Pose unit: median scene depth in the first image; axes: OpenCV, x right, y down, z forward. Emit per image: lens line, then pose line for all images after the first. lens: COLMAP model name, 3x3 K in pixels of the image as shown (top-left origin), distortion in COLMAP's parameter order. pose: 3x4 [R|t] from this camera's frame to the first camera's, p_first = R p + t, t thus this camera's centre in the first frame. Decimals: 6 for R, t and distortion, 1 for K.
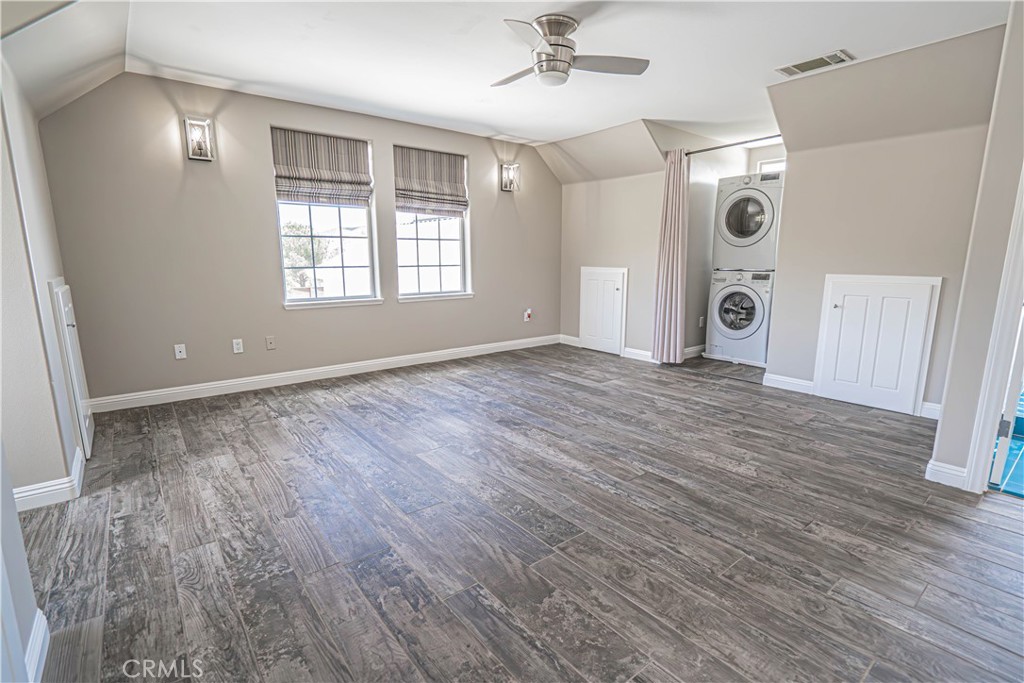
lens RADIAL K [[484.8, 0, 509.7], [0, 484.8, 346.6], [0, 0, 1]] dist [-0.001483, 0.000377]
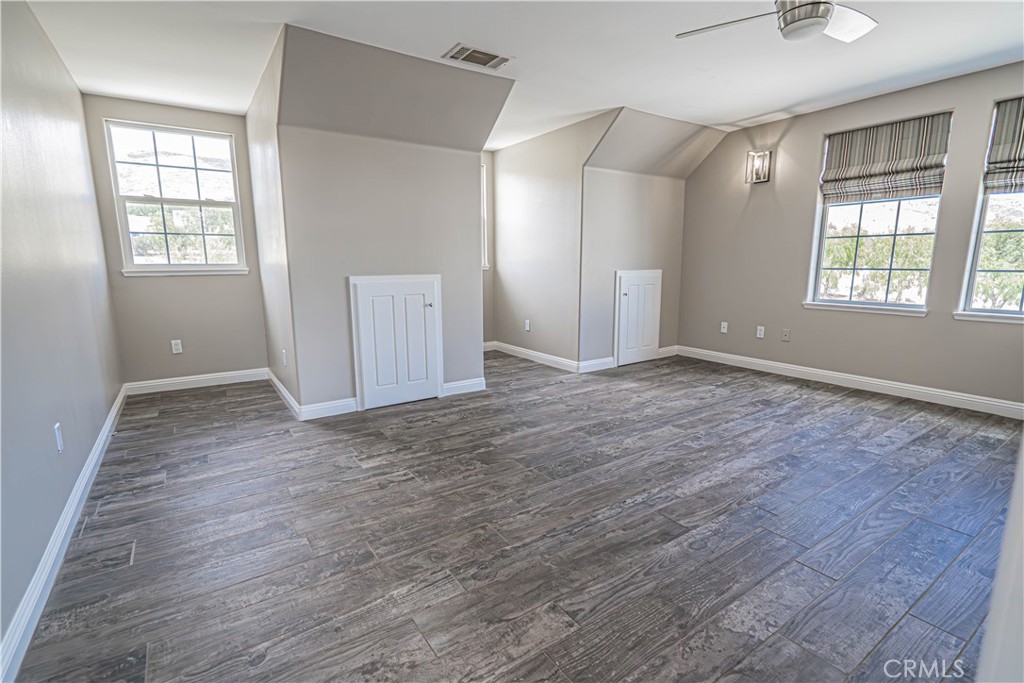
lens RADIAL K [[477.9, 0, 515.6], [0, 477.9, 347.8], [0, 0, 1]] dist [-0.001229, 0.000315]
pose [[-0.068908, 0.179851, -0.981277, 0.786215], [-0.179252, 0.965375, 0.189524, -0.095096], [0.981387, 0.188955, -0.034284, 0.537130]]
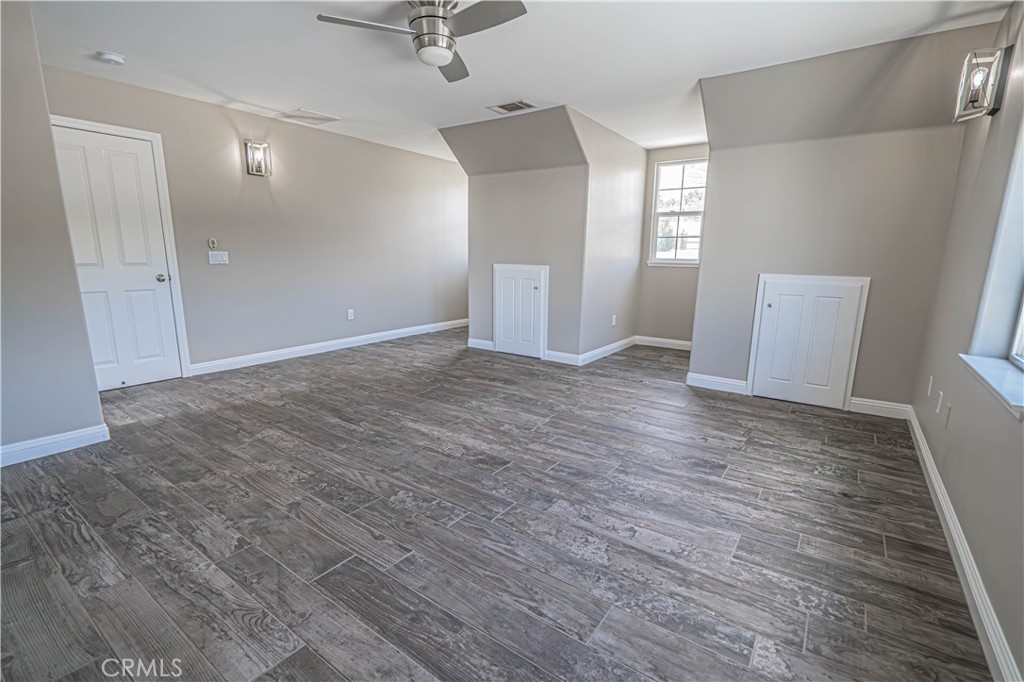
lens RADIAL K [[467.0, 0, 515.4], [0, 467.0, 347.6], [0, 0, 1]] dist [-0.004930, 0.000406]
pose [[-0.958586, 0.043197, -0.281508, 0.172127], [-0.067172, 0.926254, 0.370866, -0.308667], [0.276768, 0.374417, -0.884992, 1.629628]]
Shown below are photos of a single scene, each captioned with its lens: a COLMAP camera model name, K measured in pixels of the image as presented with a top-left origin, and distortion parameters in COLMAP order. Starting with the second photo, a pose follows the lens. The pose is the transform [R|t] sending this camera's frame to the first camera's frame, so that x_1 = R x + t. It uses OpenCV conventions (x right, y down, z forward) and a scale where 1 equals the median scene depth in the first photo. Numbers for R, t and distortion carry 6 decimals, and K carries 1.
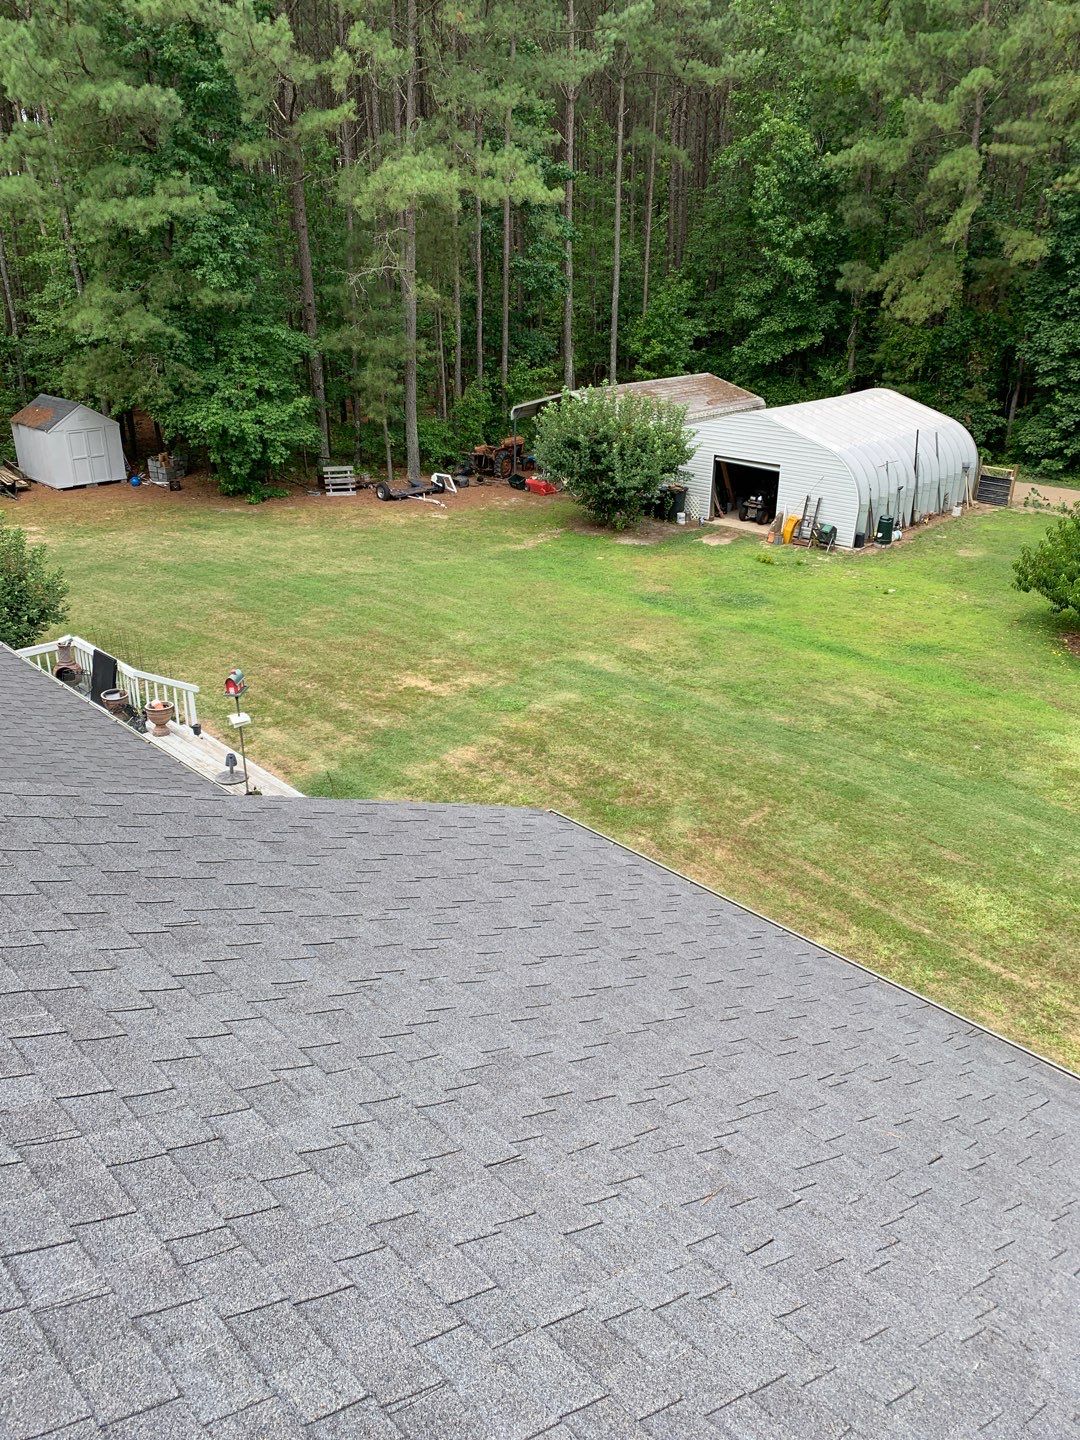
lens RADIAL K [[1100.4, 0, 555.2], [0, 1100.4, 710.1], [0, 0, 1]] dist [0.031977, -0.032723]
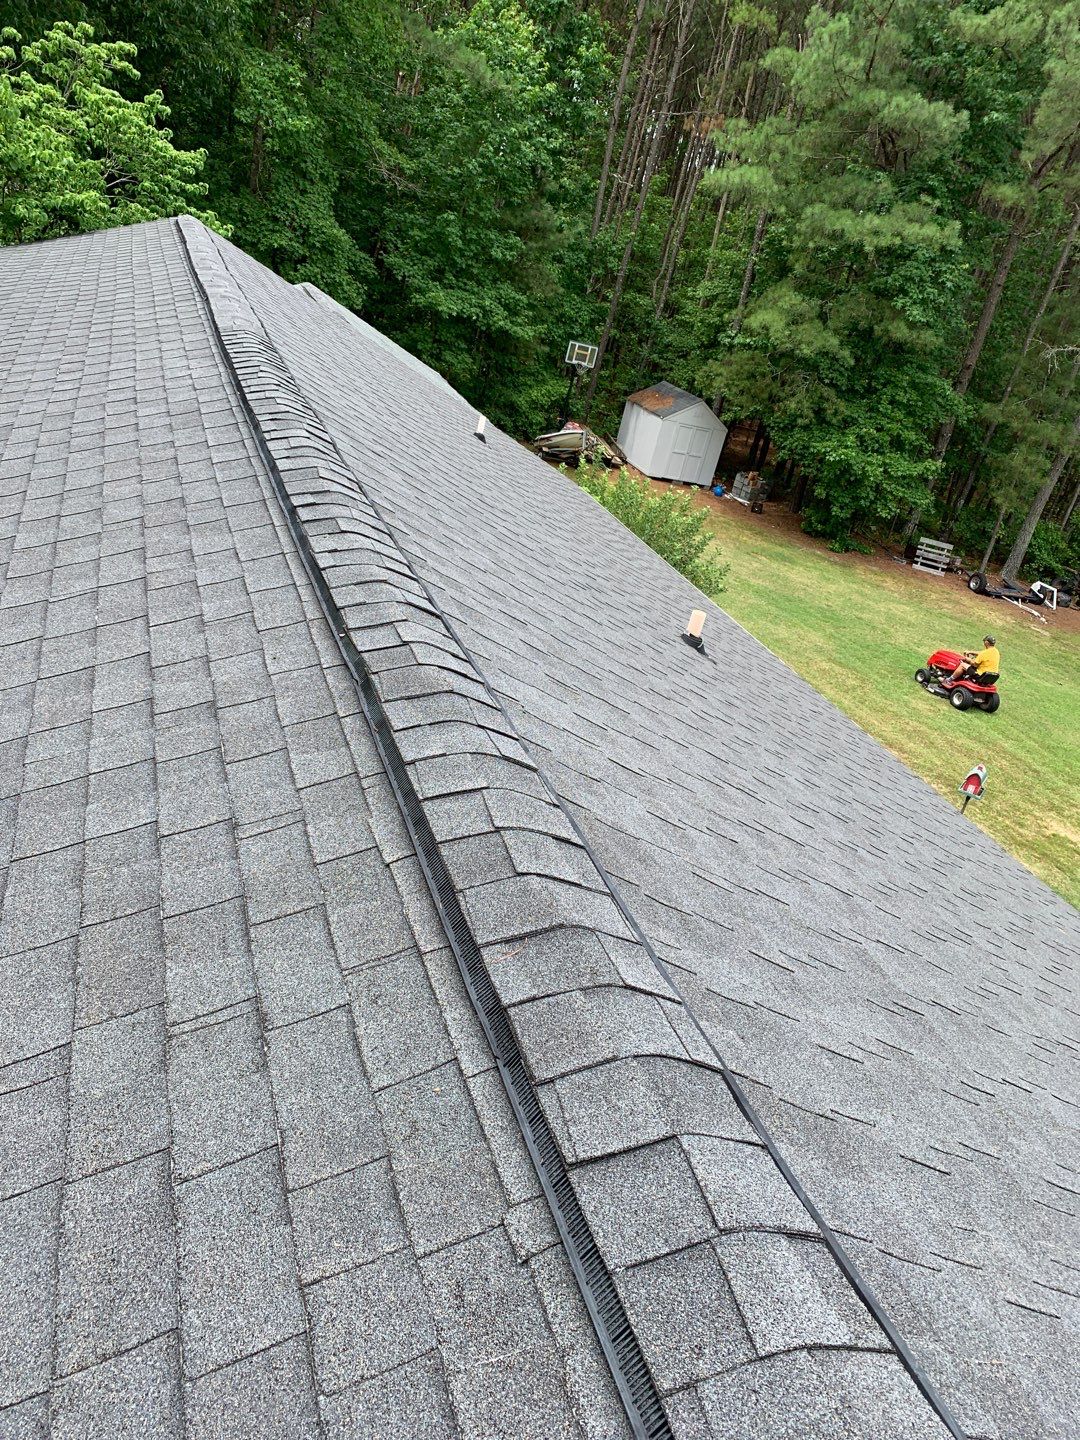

== == ==

▸ **ACTION ITEM**
Please print the entire listing again exactly, minus its images.

▸ **WRITTEN SOLUTION**
Pose unit: median scene depth in the first image; axes: OpenCV, x right, y down, z forward. Emit per image: lens line, then pose line for all images after the first. lens: COLMAP model name, 3x3 K in pixels of the image as shown (top-left origin), distortion in COLMAP's parameter order. pose: 3x4 [R|t] from this camera's frame to the first camera's, p_first = R p + t, t thus this camera's centre in the first frame. Decimals: 6 for R, t and distortion, 1 for K.
lens RADIAL K [[484.8, 0, 509.7], [0, 484.8, 346.6], [0, 0, 1]] dist [-0.001483, 0.000377]
lens RADIAL K [[477.9, 0, 515.6], [0, 477.9, 347.8], [0, 0, 1]] dist [-0.001229, 0.000315]
pose [[-0.068908, 0.179851, -0.981277, 0.786215], [-0.179252, 0.965375, 0.189524, -0.095096], [0.981387, 0.188955, -0.034284, 0.537130]]
lens RADIAL K [[467.0, 0, 515.4], [0, 467.0, 347.6], [0, 0, 1]] dist [-0.004930, 0.000406]
pose [[-0.958586, 0.043197, -0.281508, 0.172127], [-0.067172, 0.926254, 0.370866, -0.308667], [0.276768, 0.374417, -0.884992, 1.629628]]
Shown below are photos of a single scene, each captioned with its lens: a COLMAP camera model name, K measured in pixels of the image as presented with a top-left origin, and distortion parameters in COLMAP order. Starting with the second photo, a pose follows the lens. The pose is the transform [R|t] sending this camera's frame to the first camera's frame, so that x_1 = R x + t. It uses OpenCV conventions (x right, y down, z forward) and a scale where 1 equals the median scene depth in the first photo. Numbers for R, t and distortion carry 6 decimals, and K carries 1.
lens RADIAL K [[1100.4, 0, 555.2], [0, 1100.4, 710.1], [0, 0, 1]] dist [0.031977, -0.032723]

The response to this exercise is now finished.